Não é correcto julgar e condenar alguém por aquilo que nós sentimos a respeito dele mas por aquilo que aquela pessoa fez e nenhum ser humano faz apenas o mal ou apenas o bem. Se fizéssemos apenas o mal, então, seriamos o mal metafísico, seriamos o próprio diabo. E se fizéssemos apenas o bem seriamos o bem metafísico, seriamos o próprio Deus. O ser humano, tomado existencialmente, enfrenta oposição do bem e do mal no seu ser.

Agora, há um aproveitamento político nisso tudo que procura apenas ressaltar a guerra que Dhlakama liderou e escamotear a ordem que emergiu do caos da guerra. É preciso saber distinguir o que é um facto do que é apenas propaganda político-partidária. Um facto é aquilo que aconteceu enquanto propaganda é aquilo que o partido quer que as pessoas pensem que aconteceu. Um exemplo é o que tem sido imposto pela elite globalista de que temos que aceitar como mulher um homem que mudou de sexo e que se veste de mulher. Porém, isso é apenas propaganda porque aquele homem continua sendo homem porque isso está na sua base genética e não há como mudar isso mesmo mudando o sexo, a vestimenta, etc.

Isso não significa que temos duas histórias do Dhlakama. De modo nenhum. Temos apenas uma história. Porém, temos várias interpretações ou pelo menos duas interpretações dessa mesma história. Podemos até falar de duas ou mais narrativas dessa mesma história. Então, a disputa aqui é de interpretações que se fazem ao sabor dos interesses de uma e de outra parte. Isso, contudo, não significa que todas as interpretações são válidas. Isso seria cair no relativismo e negar, assim, a existência de um fundo de realidade sobre o qual apoiamos essas interpretações.

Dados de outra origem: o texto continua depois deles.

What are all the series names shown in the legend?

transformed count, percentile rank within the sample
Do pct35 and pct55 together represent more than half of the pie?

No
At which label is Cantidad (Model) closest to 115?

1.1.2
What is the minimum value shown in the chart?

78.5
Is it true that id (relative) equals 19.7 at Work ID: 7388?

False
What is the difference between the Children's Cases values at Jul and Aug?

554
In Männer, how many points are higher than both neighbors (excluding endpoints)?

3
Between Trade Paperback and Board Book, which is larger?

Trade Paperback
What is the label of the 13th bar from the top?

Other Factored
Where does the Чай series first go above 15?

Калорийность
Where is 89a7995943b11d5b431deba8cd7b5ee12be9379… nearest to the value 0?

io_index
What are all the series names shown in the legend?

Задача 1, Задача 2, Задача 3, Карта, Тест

Cientificamente, para sabermos que uma interpretação é válida ou não, temos que fazer duas coisas. Primeiro: temos que verificar a consistência lógica interna dessa interpretação. Segundo: temos que confrontar essa interpretação com a realidade. Porém, como a discussão sobre a guerra dos 16 anos é feita apenas no nível das emoções, não há aqui nenhuma honestidade intelectual e uma vez que não é possível resolver essa questão no campo do mero debate filosófico ou no campo da análise científica tudo o que resta é cada um exprimir as suas emoções mais baixas pensando que está a fazer a análise mais objectiva do mundo, quando as condições para tal nem ao menos estão criadas.